One time I was walking down High St, when I suddenly got it in me to break into a run. I had nowhere to run to but I knew I just had to run. Somehow the running was helping me leave a dark cloud behind. A dark cloud that had hovered over me for what seemed an eternity.
Families were strolling and shoppers were looking at the window displays. As I ran past, they turned and gave me a look like "What is wrong with him!". I was asking the same question of myself as I ran on, my legs seeming to have their own momentum. I came to the city square and finally could stop, heaving breathlessly as I had not really exercised for some time. I recall leaning down to catch my breath and the next thing I knew I was coming back from a dark place, and was lying on my back with a group of concerned matrons peering down at me.
"Are you OK, young fellow", they asked. I nodded but could not manage any words. One muttered to the other, "Too much to drink I suppose", and they walked on. I pulled myself up and managed to sit on the ledge surrounding a fountain, trying to look as normal as I could. It was hard though to look normal for in my mind I could hear voices like ravens calling out, "Run!, run for your life”.
Sometimes in the evenings I would go alone to a bar. I would get myself a drink and sit in a corner, waiting for someone to say hello. Nobody ever said hello. I would read the evening paper from cover to cover. Then I would summon up some courage to walk across the room and sort of hover around a group of young women and say something banal like, "Do you know who is playing later tonight?" They would look at me and giggle and not reply so I would slither away as if I had suddenly seen the band programme for the night, on the wall.

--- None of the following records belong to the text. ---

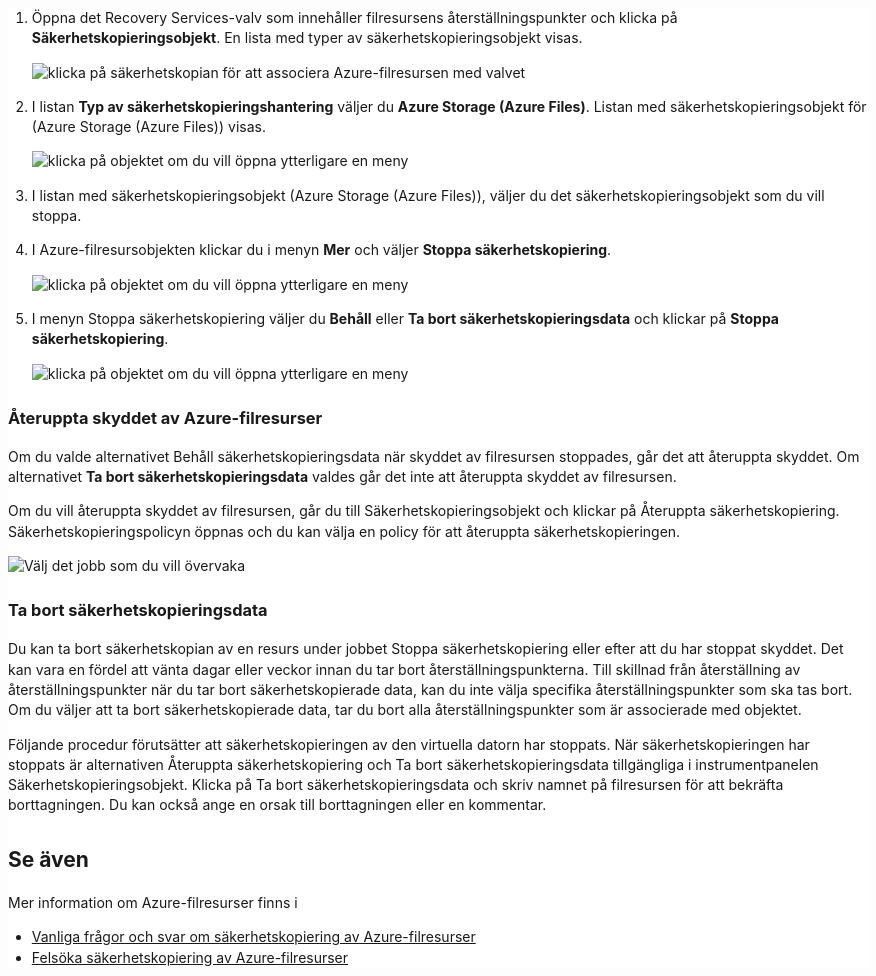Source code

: 1. Öppna det Recovery Services-valv som innehåller filresursens återställningspunkter och klicka på **Säkerhetskopieringsobjekt**. En lista med typer av säkerhetskopieringsobjekt visas.

   ![klicka på säkerhetskopian för att associera Azure-filresursen med valvet](./media/backup-file-shares/list-of-backup-items.png) 

2. I listan **Typ av säkerhetskopieringshantering** väljer du **Azure Storage (Azure Files)**. Listan med säkerhetskopieringsobjekt för (Azure Storage (Azure Files)) visas.

   ![klicka på objektet om du vill öppna ytterligare en meny](./media/backup-file-shares/azure-file-share-backup-items.png) 

3. I listan med säkerhetskopieringsobjekt (Azure Storage (Azure Files)), väljer du det säkerhetskopieringsobjekt som du vill stoppa.

4. I Azure-filresursobjekten klickar du i menyn **Mer** och väljer **Stoppa säkerhetskopiering**. 

   ![klicka på objektet om du vill öppna ytterligare en meny](./media/backup-file-shares/stop-backup.png)

5. I menyn Stoppa säkerhetskopiering väljer du **Behåll** eller **Ta bort säkerhetskopieringsdata** och klickar på **Stoppa säkerhetskopiering**.

   ![klicka på objektet om du vill öppna ytterligare en meny](./media/backup-file-shares/retain-data.png)

### <a name="resume-protection-for-azure-file-share"></a>Återuppta skyddet av Azure-filresurser

Om du valde alternativet Behåll säkerhetskopieringsdata när skyddet av filresursen stoppades, går det att återuppta skyddet. Om alternativet **Ta bort säkerhetskopieringsdata** valdes går det inte att återuppta skyddet av filresursen.

Om du vill återuppta skyddet av filresursen, går du till Säkerhetskopieringsobjekt och klickar på Återuppta säkerhetskopiering. Säkerhetskopieringspolicyn öppnas och du kan välja en policy för att återuppta säkerhetskopieringen.

   ![Välj det jobb som du vill övervaka](./media/backup-file-shares/resume-backup-job.png)

### <a name="delete-backup-data"></a>Ta bort säkerhetskopieringsdata 

Du kan ta bort säkerhetskopian av en resurs under jobbet Stoppa säkerhetskopiering eller efter att du har stoppat skyddet. Det kan vara en fördel att vänta dagar eller veckor innan du tar bort återställningspunkterna. Till skillnad från återställning av återställningspunkter när du tar bort säkerhetskopierade data, kan du inte välja specifika återställningspunkter som ska tas bort. Om du väljer att ta bort säkerhetskopierade data, tar du bort alla återställningspunkter som är associerade med objektet.

Följande procedur förutsätter att säkerhetskopieringen av den virtuella datorn har stoppats. När säkerhetskopieringen har stoppats är alternativen Återuppta säkerhetskopiering och Ta bort säkerhetskopieringsdata tillgängliga i instrumentpanelen Säkerhetskopieringsobjekt. Klicka på Ta bort säkerhetskopieringsdata och skriv namnet på filresursen för att bekräfta borttagningen. Du kan också ange en orsak till borttagningen eller en kommentar.

## <a name="see-also"></a>Se även
Mer information om Azure-filresurser finns i
- [Vanliga frågor och svar om säkerhetskopiering av Azure-filresurser](backup-azure-files-faq.md)
- [Felsöka säkerhetskopiering av Azure-filresurser](troubleshoot-azure-files.md)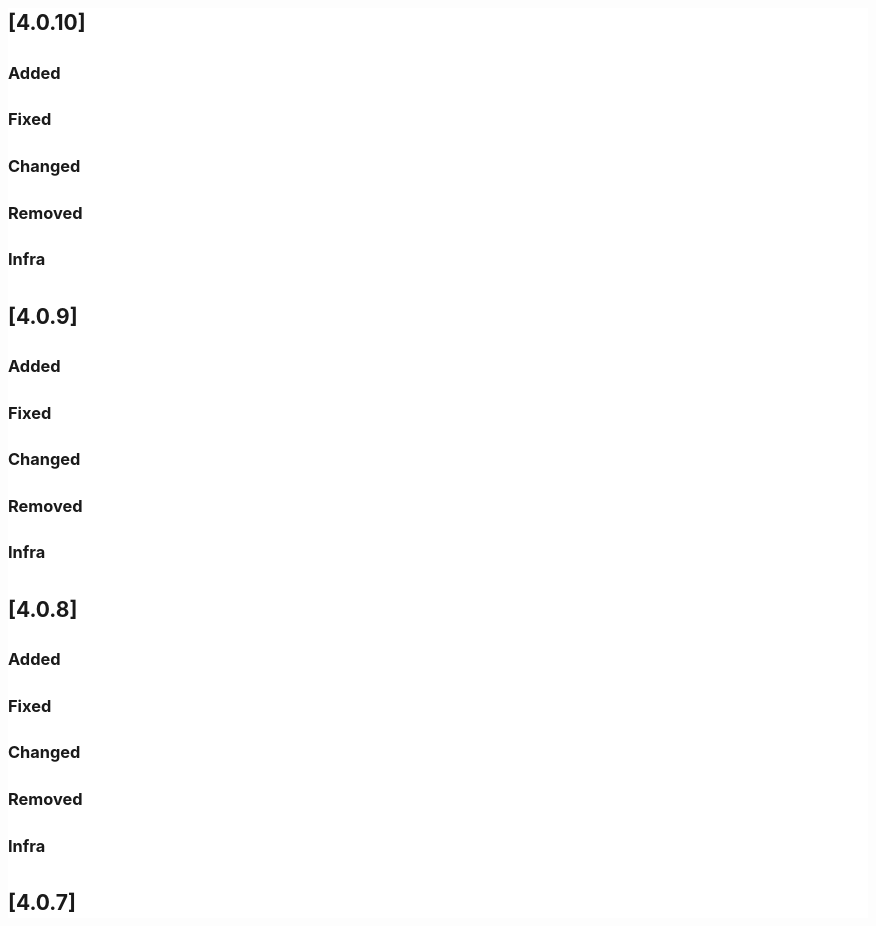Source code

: 
## [4.0.10]

### Added


### Fixed


### Changed


### Removed


### Infra


## [4.0.9]

### Added


### Fixed


### Changed


### Removed


### Infra


## [4.0.8]

### Added


### Fixed


### Changed


### Removed


### Infra


## [4.0.7]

Other times I would stay in my rented room for days at a time. I would draw pictures of new settlements on the moon. Or ancient families eating bison in a cave. Or a young woman about to be married, and smiling at her man. I would sometimes weep as I felt that life was passing me by.
A snippet from the next delivery:
After the Mindfulness session I sat on a bench in the foyer drinking some jasmine tea that had been offered to me silently as I left the meditation hall. A few other participants were sitting around on various chairs and small tables. A man was intently perusing the leaflet stand as if searching for the lost chord or the holy grail. A few people just walked straight through the foyer and down the steps out of the building into the night. I wondered what value this evening had had for me. I did feel a lovely sense of calm but somehow the feeling that my life was pretty purposeless wrapped its arms around me as well. I tried not to frown, rather to smile slightly as I looked at the miniature waterfall next to the bench, in what I hoped was an appearance of rapt attention. I did not immediately notice that someone had very quietly sat on the other end of the bench perhaps only a metre away from me. A quiet cough drew my attention to her. She was looking at me, and when I turned my head towards her she commented, “You like water, I see”.